Upstanding would be more apt, no?
This is amazing. Both the UK and the US did so many things wrong over the first 12 months of this, but we’re now both seeing some pretty encouraging morbidity and mortality metrics, largely because of the vaccination efforts. I think we as a society have an amazing capacity to learn the wrong lesson from a big event (or learn the right one and then forget it before the knowledge needs to be used again) and a big part of me is now nervous that what we’re going to take from this is “dont worry about communicable diseases, we’ll vaccinate our way out of any trouble we have.”
And they can’t spell vaccinations.
126.259 yesterday, best so far.
On a related note can anyone let me know how the EU’s legal actions against Sanofi, Curevac, and Moderna are going?
I got my first shot this morning, all good so far, the arm is still there.
If the WHO had declared a global emergency (7 days earlier in Jan 2020 than it did), but also added the recommendation of travel restrictions, I wonder how many nations would have followed the advice and banned all travel?
Last year when things opened up at a lot of nations, still in the midst of the pandemic, things got worst through 2nd spikes etc. The situation now in some places is so dire, but there’s been over a year to work on it.
Can’t see how the WHO failure to recommend the ban and announce it earlier would truly have prevented the situation we find ourselves in now. I’m not defending the WHO for their decisions, and agree with reforms to how it works, where change is needed.
Yeah, there’s definitely an element of hindsight to all of this and, as you say, how many countries would have seriously heeded the advice at a time when the seriousness of the virus was still not fully understood?
Yep - and if every virus that could/may transform into a global pandemic results in the WHO suggesting travel bans etc, but none of the viruses do go global it could end up as a case of boy WHO cried wolf once calls for bans are ignored. Lets hope that changes are made that are effective!
Suppose the media etc will use this report to point the fingers and absolve blame.
I think before this pandemic gets better, it will get worse. Countries who previously are thought to have fought a good battle are seeing a spike, Singapore, Vietnam, Taiwan and some other countries are seeing a worrying trend in unlinked clusters. While the numbers are relatively low, this should send a warning to all nations, even those who are progressing well in vaccinations that the virus is not going away anytime soon.
The seriousness of the virus was already very well understood even that early. The issue was what lengths did countries need to go to for them to proactively prevent it being a local problem for them, and to a degree the lack of it being designated a global emergency provided some cover to some governments to not do much. But the reality is, this report is quibbling about a week’s worth of time. Even after that point numerous countries still faffed around for weeks after the WHO made this designation suggesting what the WHO said/did wasnt really much of a factor in whether government’s acted properly.
For instance, we have a woman here who has been lionized for speaking truth in late Feb about the prospects, completely going against the Trump admin’s line, and that of her own agency (CDC). She was removed from her position and has frequently been pointed to as an marker for what could have been our response had she been listened to. But even she was a month late in speaking. Her first public warning came in late Feb, but we’d identified community transmission in the US as early as late Jan. So that’s a month of silence even when there is evidence that the country is already on fire.

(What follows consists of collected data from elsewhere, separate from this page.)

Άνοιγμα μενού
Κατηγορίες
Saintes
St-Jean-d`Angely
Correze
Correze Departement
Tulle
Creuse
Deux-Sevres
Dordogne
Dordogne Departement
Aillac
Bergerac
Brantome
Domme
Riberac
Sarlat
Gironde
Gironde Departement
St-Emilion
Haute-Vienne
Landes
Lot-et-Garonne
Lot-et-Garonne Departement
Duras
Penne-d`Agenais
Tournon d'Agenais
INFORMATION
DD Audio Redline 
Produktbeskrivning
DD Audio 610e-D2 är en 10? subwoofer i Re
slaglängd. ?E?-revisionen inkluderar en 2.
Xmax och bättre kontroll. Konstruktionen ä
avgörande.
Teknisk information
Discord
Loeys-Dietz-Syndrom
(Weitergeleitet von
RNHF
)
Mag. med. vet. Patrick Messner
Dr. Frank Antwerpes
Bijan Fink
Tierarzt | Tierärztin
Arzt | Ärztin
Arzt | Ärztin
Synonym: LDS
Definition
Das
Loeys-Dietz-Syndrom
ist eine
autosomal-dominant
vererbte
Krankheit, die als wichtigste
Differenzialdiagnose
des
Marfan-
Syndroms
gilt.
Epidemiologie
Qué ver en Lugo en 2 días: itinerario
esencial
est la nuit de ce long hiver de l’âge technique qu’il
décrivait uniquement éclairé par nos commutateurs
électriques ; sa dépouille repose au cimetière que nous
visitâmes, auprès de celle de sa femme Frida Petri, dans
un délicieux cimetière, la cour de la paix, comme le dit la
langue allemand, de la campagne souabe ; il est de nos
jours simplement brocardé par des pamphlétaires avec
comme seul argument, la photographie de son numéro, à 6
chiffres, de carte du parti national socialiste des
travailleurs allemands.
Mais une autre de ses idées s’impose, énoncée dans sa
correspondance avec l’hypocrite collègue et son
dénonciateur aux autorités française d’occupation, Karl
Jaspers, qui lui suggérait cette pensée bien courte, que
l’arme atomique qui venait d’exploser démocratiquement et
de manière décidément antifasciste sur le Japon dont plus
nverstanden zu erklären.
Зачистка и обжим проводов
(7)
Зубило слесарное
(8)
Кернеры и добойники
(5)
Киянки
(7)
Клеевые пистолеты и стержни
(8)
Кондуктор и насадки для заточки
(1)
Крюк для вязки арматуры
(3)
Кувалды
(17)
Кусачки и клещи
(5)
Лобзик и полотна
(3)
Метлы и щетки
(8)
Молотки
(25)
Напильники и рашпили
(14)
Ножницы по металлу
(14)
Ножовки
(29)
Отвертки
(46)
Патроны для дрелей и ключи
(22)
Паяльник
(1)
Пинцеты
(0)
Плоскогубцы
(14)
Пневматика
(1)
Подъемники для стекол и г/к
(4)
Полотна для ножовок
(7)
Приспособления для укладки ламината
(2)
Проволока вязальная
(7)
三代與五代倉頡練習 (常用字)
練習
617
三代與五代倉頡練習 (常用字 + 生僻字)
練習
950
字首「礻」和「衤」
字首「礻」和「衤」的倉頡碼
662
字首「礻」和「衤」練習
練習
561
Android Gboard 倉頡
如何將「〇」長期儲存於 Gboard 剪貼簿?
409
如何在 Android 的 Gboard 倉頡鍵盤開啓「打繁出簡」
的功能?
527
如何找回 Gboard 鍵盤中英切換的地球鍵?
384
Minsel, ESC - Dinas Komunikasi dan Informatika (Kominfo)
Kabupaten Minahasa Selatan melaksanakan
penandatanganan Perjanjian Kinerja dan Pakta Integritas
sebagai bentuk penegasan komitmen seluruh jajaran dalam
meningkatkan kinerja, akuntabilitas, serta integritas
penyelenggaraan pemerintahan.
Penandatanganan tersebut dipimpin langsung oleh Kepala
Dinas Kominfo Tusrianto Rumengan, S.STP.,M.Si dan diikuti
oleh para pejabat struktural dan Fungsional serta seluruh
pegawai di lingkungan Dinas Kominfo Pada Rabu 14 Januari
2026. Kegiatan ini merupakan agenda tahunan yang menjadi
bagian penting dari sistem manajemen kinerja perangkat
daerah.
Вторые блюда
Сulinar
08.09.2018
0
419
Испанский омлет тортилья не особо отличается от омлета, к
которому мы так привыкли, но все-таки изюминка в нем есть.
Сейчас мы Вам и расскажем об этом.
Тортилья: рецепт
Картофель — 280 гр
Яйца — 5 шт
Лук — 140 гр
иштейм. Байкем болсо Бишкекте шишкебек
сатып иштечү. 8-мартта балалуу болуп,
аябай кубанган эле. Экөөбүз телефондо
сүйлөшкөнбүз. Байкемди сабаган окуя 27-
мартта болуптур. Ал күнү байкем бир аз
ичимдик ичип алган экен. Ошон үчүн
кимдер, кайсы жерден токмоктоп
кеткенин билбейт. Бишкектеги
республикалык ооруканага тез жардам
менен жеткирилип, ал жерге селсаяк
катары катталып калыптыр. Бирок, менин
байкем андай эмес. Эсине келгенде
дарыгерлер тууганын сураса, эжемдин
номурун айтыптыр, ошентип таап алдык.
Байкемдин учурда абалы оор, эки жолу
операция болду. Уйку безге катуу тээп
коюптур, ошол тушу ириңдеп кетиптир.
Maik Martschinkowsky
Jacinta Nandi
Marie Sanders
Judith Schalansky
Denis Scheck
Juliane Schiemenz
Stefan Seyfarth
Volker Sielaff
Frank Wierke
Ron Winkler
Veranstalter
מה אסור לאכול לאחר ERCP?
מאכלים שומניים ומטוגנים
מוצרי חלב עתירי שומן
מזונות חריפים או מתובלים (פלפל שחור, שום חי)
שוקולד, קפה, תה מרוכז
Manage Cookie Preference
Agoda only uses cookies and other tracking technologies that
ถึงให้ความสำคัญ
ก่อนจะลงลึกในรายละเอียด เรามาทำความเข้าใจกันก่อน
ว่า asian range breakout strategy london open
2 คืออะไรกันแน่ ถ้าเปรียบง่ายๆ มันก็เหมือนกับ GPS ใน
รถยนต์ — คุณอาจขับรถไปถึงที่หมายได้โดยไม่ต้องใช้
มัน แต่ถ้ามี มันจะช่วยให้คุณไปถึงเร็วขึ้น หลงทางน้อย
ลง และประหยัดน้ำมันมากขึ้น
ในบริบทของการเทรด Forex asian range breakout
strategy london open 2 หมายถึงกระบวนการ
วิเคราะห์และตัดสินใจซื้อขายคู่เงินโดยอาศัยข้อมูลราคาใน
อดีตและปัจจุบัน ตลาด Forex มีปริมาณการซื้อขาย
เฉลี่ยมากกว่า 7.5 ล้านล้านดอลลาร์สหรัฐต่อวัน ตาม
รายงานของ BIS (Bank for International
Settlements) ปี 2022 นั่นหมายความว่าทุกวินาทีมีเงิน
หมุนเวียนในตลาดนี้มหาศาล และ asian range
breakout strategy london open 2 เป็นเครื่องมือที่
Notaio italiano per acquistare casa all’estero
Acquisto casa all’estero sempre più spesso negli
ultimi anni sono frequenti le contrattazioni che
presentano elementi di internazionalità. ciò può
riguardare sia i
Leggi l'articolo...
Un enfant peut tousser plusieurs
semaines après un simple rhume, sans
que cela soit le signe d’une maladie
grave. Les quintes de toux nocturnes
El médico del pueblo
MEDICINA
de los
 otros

EDIT: And actually, after skimming the report, it appears the focus on criticism of the WHO in the headline is a bit misleading as the general theme is that leaders everywhere were slow to acknowledge the issue and take it seriously, regardless of what the WHO was doing/saying.
134.148 again a new record.
And to me worryingly, that we might be repeating a mistake here with thinking that vaccination means we can relax measures too fast too soon. Over in Singapore we have 32% of population with at least one dose, 22% who completed both does but yet we had to reverse our relaxed measures which has been in place for almost 5-6 months, now to a stricter one including shutting down public access to some hospitals and our Airport except for travellers and other restrictions. We had thought the progressing vaccinations mean measures are relaxed further but instead we are seeing a resurgent virus with unlinked clusters and new variants entering the country. While the vaccination is still the best way forward to normalcy, its going to be a longer fight that people think it is. Lets not repeat the mistake we make of taking measures too slowly by now relaxing measures too quickly.
I think one of the issues is that when you look back at the data you see patterns that are informed by what has then transpired, patterns that you didn’t see at the time. It also takes time to get data in and assess it such that by the time you have the data in that might indicate community transmission there has been a ‘lag’ in that the data you are looking at applies to events two, three, four weeks earlier. By that stage it is already too late (depending on the steps you would otherwise have taken had you had the information in real time).
For example, even those looking to develop a vaccine in the early part of last year were originally thinking that this would be a vaccine just for China. The appreciation that this really was going to manifest into a much greater problem globally really only began to filter down in around late January/early February.